As widely expected, earlier today, the Securities and Exchange Commission approved a proxy access rule by a 3-2 vote. The new rule will allow stockholders of a public company who meet specified eligibility criteria to require the company to include the stockholders' nominees for election to the company's board of directors in the company's proxy materials. The new proxy access rule will apply to all public companies, including registered investment companies, other than debt-only companies and foreign private issuers. The rule will not be implemented, however, for smaller reporting companies until 2013.
The SEC proposed the proxy access rule, by the same divided 3-2 margin, in May 2009—marking the third time in less than 10 years that the SEC had placed the question of proxy access on its agenda. In July 2010, the Dodd-Frank Act confirmed the SEC's authority to issue a proxy access rule, but left the details of the rule to the SEC's discretion.
Under new Rule 14a-11, to be eligible to take advantage of proxy access, stockholders will be required to:
- own, individually or in the aggregate with other stockholders acting together as a group, at least 3% of the company's voting stock (including shares lent to others, so long as the stockholder has the right to recall the shares and will do so if the nominee is included in the proxy, and excluding shares sold short);
- have held their shares continuously for at least three years at the time they give notice of the nomination;
- nominate persons who satisfy the objective independence standards of the stock exchange on which the company's shares are listed; and
- not have the intent of changing control of the company or gaining more seats on the board than the maximum provided for in Rule 14a-11.
The proxy access rules would limit the number of directors nominated by stockholders in this manner to the greater of one director or 25% of the entire board of directors. In a change from the proposal, if the number of stockholders' nominees exceeds the number permitted to be nominated by Rule 14a-11, then preference will be given to the larger holder, not the first to nominate.
The SEC also approved amendments to Rule 14a-8 that will allow stockholders to propose additional procedures that provide greater access than new Rule 14a-11. They do not allow boards or stockholders to opt out of the minimum proxy access rights mandated by the SEC rule.
The new rules will take effect 60 days after their publication in the Federal Register. The deadline for submitting a Rule 14a-11 nominee will be 120 days before the anniversary of the mailing of the proxy statement for the company's prior annual meeting. Stockholders' ability to take advantage of Rule 14a-11 at a company's 2011 annual meeting will depend in part on when the adopting release is published and when the company mailed the proxy statement for its 2010 annual meeting. Thus, it appears that if the effective date of the new rules is more than 120 days prior to the anniversary of the mailing of the company's 2010 proxy materials, the company will be subject to the new rules at its 2011 annual meeting.
In her introductory remarks, SEC Chairman Mary L. Schapiro characterized the new rule as a "marked change to the status quo" and described proxy access for long-term significant stockholders as "a matter of fairness and accountability." Chairman Schapiro stated that the rules were the result of a compromise of competing views and noted that nominating a candidate for director did not guarantee the nominee's election to the board.

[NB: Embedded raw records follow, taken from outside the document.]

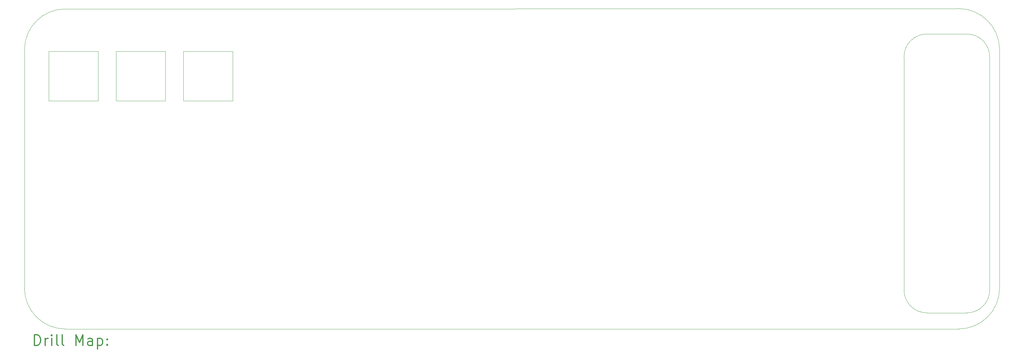
<source format=gbr>
%FSLAX45Y45*%
G04 Gerber Fmt 4.5, Leading zero omitted, Abs format (unit mm)*
G04 Created by KiCad (PCBNEW (5.1.5)-3) date 2021-12-21 22:31:03*
%MOMM*%
%LPD*%
G04 APERTURE LIST*
%TA.AperFunction,Profile*%
%ADD10C,0.050000*%
%TD*%
%ADD11C,0.200000*%
%ADD12C,0.300000*%
G04 APERTURE END LIST*
D10*
X29311600Y-2578100D02*
X28181300Y-2578100D01*
X29311600Y-2578100D02*
G75*
G02X29959300Y-3225800I0J-647700D01*
G01*
X27533600Y-3225800D02*
G75*
G02X28181300Y-2578100I647700J0D01*
G01*
X27533600Y-9842500D02*
X27533600Y-3225800D01*
X29959300Y-9842500D02*
X29959300Y-3225800D01*
X29311600Y-10490200D02*
X28181300Y-10490200D01*
X28181300Y-10490200D02*
G75*
G02X27533600Y-9842500I0J647700D01*
G01*
X29959300Y-9842500D02*
G75*
G02X29311600Y-10490200I-647700J0D01*
G01*
X29070300Y-1854200D02*
G75*
G02X30238700Y-3022600I0J-1168400D01*
G01*
X30238700Y-9791700D02*
G75*
G02X29083000Y-10947400I-1155700J0D01*
G01*
X3797300Y-10947400D02*
G75*
G02X2641600Y-9791700I0J1155700D01*
G01*
X2641600Y-3022600D02*
G75*
G02X3797300Y-1866900I1155700J0D01*
G01*
X2641600Y-9791700D02*
X2641600Y-3022600D01*
X30238700Y-9791700D02*
X30238700Y-3022600D01*
X29070300Y-1854200D02*
X3797300Y-1866900D01*
X29083000Y-10947400D02*
X3797300Y-10947400D01*
X7137399Y-4472331D02*
X8537399Y-4472331D01*
X7137399Y-3072331D02*
X7137399Y-4472331D01*
X8537399Y-3072331D02*
X7137399Y-3072331D01*
X8537399Y-4472331D02*
X8537399Y-3072331D01*
X5232399Y-4472331D02*
X6632399Y-4472331D01*
X5232399Y-3072331D02*
X5232399Y-4472331D01*
X6632399Y-3072331D02*
X5232399Y-3072331D01*
X6632399Y-4472331D02*
X6632399Y-3072331D01*
X3327399Y-4472331D02*
X4727399Y-4472331D01*
X3327399Y-3072331D02*
X3327399Y-4472331D01*
X4727399Y-3072331D02*
X3327399Y-3072331D01*
X4727399Y-4472331D02*
X4727399Y-3072331D01*
D11*
D12*
X2925528Y-11415614D02*
X2925528Y-11115614D01*
X2996957Y-11115614D01*
X3039814Y-11129900D01*
X3068386Y-11158472D01*
X3082671Y-11187043D01*
X3096957Y-11244186D01*
X3096957Y-11287043D01*
X3082671Y-11344186D01*
X3068386Y-11372757D01*
X3039814Y-11401329D01*
X2996957Y-11415614D01*
X2925528Y-11415614D01*
X3225528Y-11415614D02*
X3225528Y-11215614D01*
X3225528Y-11272757D02*
X3239814Y-11244186D01*
X3254100Y-11229900D01*
X3282671Y-11215614D01*
X3311243Y-11215614D01*
X3411243Y-11415614D02*
X3411243Y-11215614D01*
X3411243Y-11115614D02*
X3396957Y-11129900D01*
X3411243Y-11144186D01*
X3425528Y-11129900D01*
X3411243Y-11115614D01*
X3411243Y-11144186D01*
X3596957Y-11415614D02*
X3568386Y-11401329D01*
X3554100Y-11372757D01*
X3554100Y-11115614D01*
X3754100Y-11415614D02*
X3725528Y-11401329D01*
X3711243Y-11372757D01*
X3711243Y-11115614D01*
X4096957Y-11415614D02*
X4096957Y-11115614D01*
X4196957Y-11329900D01*
X4296957Y-11115614D01*
X4296957Y-11415614D01*
X4568386Y-11415614D02*
X4568386Y-11258471D01*
X4554100Y-11229900D01*
X4525528Y-11215614D01*
X4468386Y-11215614D01*
X4439814Y-11229900D01*
X4568386Y-11401329D02*
X4539814Y-11415614D01*
X4468386Y-11415614D01*
X4439814Y-11401329D01*
X4425528Y-11372757D01*
X4425528Y-11344186D01*
X4439814Y-11315614D01*
X4468386Y-11301329D01*
X4539814Y-11301329D01*
X4568386Y-11287043D01*
X4711243Y-11215614D02*
X4711243Y-11515614D01*
X4711243Y-11229900D02*
X4739814Y-11215614D01*
X4796957Y-11215614D01*
X4825528Y-11229900D01*
X4839814Y-11244186D01*
X4854100Y-11272757D01*
X4854100Y-11358471D01*
X4839814Y-11387043D01*
X4825528Y-11401329D01*
X4796957Y-11415614D01*
X4739814Y-11415614D01*
X4711243Y-11401329D01*
X4982671Y-11387043D02*
X4996957Y-11401329D01*
X4982671Y-11415614D01*
X4968386Y-11401329D01*
X4982671Y-11387043D01*
X4982671Y-11415614D01*
X4982671Y-11229900D02*
X4996957Y-11244186D01*
X4982671Y-11258471D01*
X4968386Y-11244186D01*
X4982671Y-11229900D01*
X4982671Y-11258471D01*
M02*

</source>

In explaining their votes against the new rules, Commissioners Kathleen L. Casey and Troy A. Paredes both offered sharp critiques of Rule 14a-11. Commissioners Casey and Paredes expressed concerns that the rule improperly displaced state corporate law and unwisely limited private ordering. Commissioner Casey also expressed concerns over what she felt was a "troubling trend" of undue SEC deference to institutional stockholders and predicted that the rule would not survive judicial scrutiny due to what she felt were its "arbitrary" thresholds and lack of convincing cost/benefit analysis.
The very existence of proxy access—let alone its actual use, the frequency of which will not be known for some time—has the potential to fundamentally alter the composition and workings of boards and the relationship between management, the board and stockholders. We intend to provide a fuller analysis of the new rules, and recommendations for steps public companies should consider in response to the new rules.
The foregoing description is based on comments made at this morning's SEC open meeting at which the rules were approved. It is subject to additional details and clarifications included in the 451-page adopting release that the SEC has already posted on its website.